### Your instructions
Could you arrange the material below as a two-column CSV with the headers rank and name? Give one row for each line, put each field in quotes, and replace any line breaks with spaces.

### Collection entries
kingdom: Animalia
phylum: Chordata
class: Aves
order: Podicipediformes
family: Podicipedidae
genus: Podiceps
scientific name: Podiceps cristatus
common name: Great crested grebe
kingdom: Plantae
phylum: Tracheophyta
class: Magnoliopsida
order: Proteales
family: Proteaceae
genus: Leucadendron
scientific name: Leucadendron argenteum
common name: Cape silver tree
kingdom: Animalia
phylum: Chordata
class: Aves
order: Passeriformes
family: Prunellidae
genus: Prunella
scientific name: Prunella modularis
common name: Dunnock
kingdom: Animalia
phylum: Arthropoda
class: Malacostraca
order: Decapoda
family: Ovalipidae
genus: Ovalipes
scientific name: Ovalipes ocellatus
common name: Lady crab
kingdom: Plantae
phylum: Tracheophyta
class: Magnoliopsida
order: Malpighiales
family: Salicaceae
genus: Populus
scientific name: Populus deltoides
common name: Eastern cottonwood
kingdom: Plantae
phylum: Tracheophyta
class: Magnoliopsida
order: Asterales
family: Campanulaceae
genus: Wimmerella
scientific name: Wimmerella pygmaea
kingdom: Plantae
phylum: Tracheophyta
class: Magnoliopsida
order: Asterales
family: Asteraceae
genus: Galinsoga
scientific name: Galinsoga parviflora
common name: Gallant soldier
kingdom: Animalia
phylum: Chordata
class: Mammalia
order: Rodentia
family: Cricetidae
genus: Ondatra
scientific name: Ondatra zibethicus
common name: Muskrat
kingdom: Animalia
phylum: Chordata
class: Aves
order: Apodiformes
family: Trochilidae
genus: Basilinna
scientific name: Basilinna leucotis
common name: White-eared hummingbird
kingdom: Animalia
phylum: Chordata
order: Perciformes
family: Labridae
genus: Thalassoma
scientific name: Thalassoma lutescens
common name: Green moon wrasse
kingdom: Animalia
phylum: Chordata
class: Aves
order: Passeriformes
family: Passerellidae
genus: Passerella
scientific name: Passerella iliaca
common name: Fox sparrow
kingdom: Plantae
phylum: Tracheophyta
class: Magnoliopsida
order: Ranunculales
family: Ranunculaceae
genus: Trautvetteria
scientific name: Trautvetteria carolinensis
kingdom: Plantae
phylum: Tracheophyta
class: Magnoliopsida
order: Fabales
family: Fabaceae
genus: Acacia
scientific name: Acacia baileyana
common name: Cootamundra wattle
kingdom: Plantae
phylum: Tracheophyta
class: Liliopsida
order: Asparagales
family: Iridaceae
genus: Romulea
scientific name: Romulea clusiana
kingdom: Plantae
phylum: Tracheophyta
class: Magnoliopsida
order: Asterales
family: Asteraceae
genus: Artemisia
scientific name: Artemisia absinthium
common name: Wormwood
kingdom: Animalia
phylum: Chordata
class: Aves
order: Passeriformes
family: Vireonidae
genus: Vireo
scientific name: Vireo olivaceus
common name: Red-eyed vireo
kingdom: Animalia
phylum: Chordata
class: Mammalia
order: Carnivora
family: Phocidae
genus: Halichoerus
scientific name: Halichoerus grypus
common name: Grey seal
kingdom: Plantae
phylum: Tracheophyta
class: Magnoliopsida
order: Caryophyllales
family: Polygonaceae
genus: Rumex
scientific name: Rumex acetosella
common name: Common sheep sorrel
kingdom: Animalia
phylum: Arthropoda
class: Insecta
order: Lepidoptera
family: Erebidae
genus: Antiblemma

### Final answer
rank,name
"kingdom:","Animalia"
"phylum:","Chordata"
"class:","Aves"
"order:","Podicipediformes"
"family:","Podicipedidae"
"genus:","Podiceps"
"scientific name:","Podiceps cristatus"
"common name:","Great crested grebe"
"kingdom:","Plantae"
"phylum:","Tracheophyta"
"class:","Magnoliopsida"
"order:","Proteales"
"family:","Proteaceae"
"genus:","Leucadendron"
"scientific name:","Leucadendron argenteum"
"common name:","Cape silver tree"
"kingdom:","Animalia"
"phylum:","Chordata"
"class:","Aves"
"order:","Passeriformes"
"family:","Prunellidae"
"genus:","Prunella"
"scientific name:","Prunella modularis"
"common name:","Dunnock"
"kingdom:","Animalia"
"phylum:","Arthropoda"
"class:","Malacostraca"
"order:","Decapoda"
"family:","Ovalipidae"
"genus:","Ovalipes"
"scientific name:","Ovalipes ocellatus"
"common name:","Lady crab"
"kingdom:","Plantae"
"phylum:","Tracheophyta"
"class:","Magnoliopsida"
"order:","Malpighiales"
"family:","Salicaceae"
"genus:","Populus"
"scientific name:","Populus deltoides"
"common name:","Eastern cottonwood"
"kingdom:","Plantae"
"phylum:","Tracheophyta"
"class:","Magnoliopsida"
"order:","Asterales"
"family:","Campanulaceae"
"genus:","Wimmerella"
"scientific name:","Wimmerella pygmaea"
"kingdom:","Plantae"
"phylum:","Tracheophyta"
"class:","Magnoliopsida"
"order:","Asterales"
"family:","Asteraceae"
"genus:","Galinsoga"
"scientific name:","Galinsoga parviflora"
"common name:","Gallant soldier"
"kingdom:","Animalia"
"phylum:","Chordata"
"class:","Mammalia"
"order:","Rodentia"
"family:","Cricetidae"
"genus:","Ondatra"
"scientific name:","Ondatra zibethicus"
"common name:","Muskrat"
"kingdom:","Animalia"
"phylum:","Chordata"
"class:","Aves"
"order:","Apodiformes"
"family:","Trochilidae"
"genus:","Basilinna"
"scientific name:","Basilinna leucotis"
"common name:","White-eared hummingbird"
"kingdom:","Animalia"
"phylum:","Chordata"
"order:","Perciformes"
"family:","Labridae"
"genus:","Thalassoma"
"scientific name:","Thalassoma lutescens"
"common name:","Green moon wrasse"
"kingdom:","Animalia"
"phylum:","Chordata"
"class:","Aves"
"order:","Passeriformes"
"family:","Passerellidae"
"genus:","Passerella"
"scientific name:","Passerella iliaca"
"common name:","Fox sparrow"
"kingdom:","Plantae"
"phylum:","Tracheophyta"
"class:","Magnoliopsida"
"order:","Ranunculales"
"family:","Ranunculaceae"
"genus:","Trautvetteria"
"scientific name:","Trautvetteria carolinensis"
"kingdom:","Plantae"
"phylum:","Tracheophyta"
"class:","Magnoliopsida"
"order:","Fabales"
"family:","Fabaceae"
"genus:","Acacia"
"scientific name:","Acacia baileyana"
"common name:","Cootamundra wattle"
"kingdom:","Plantae"
"phylum:","Tracheophyta"
"class:","Liliopsida"
"order:","Asparagales"
"family:","Iridaceae"
"genus:","Romulea"
"scientific name:","Romulea clusiana"
"kingdom:","Plantae"
"phylum:","Tracheophyta"
"class:","Magnoliopsida"
"order:","Asterales"
"family:","Asteraceae"
"genus:","Artemisia"
"scientific name:","Artemisia absinthium"
"common name:","Wormwood"
"kingdom:","Animalia"
"phylum:","Chordata"
"class:","Aves"
"order:","Passeriformes"
"family:","Vireonidae"
"genus:","Vireo"
"scientific name:","Vireo olivaceus"
"common name:","Red-eyed vireo"
"kingdom:","Animalia"
"phylum:","Chordata"
"class:","Mammalia"
"order:","Carnivora"
"family:","Phocidae"
"genus:","Halichoerus"
"scientific name:","Halichoerus grypus"
"common name:","Grey seal"
"kingdom:","Plantae"
"phylum:","Tracheophyta"
"class:","Magnoliopsida"
"order:","Caryophyllales"
"family:","Polygonaceae"
"genus:","Rumex"
"scientific name:","Rumex acetosella"
"common name:","Common sheep sorrel"
"kingdom:","Animalia"
"phylum:","Arthropoda"
"class:","Insecta"
"order:","Lepidoptera"
"family:","Erebidae"
"genus:","Antiblemma"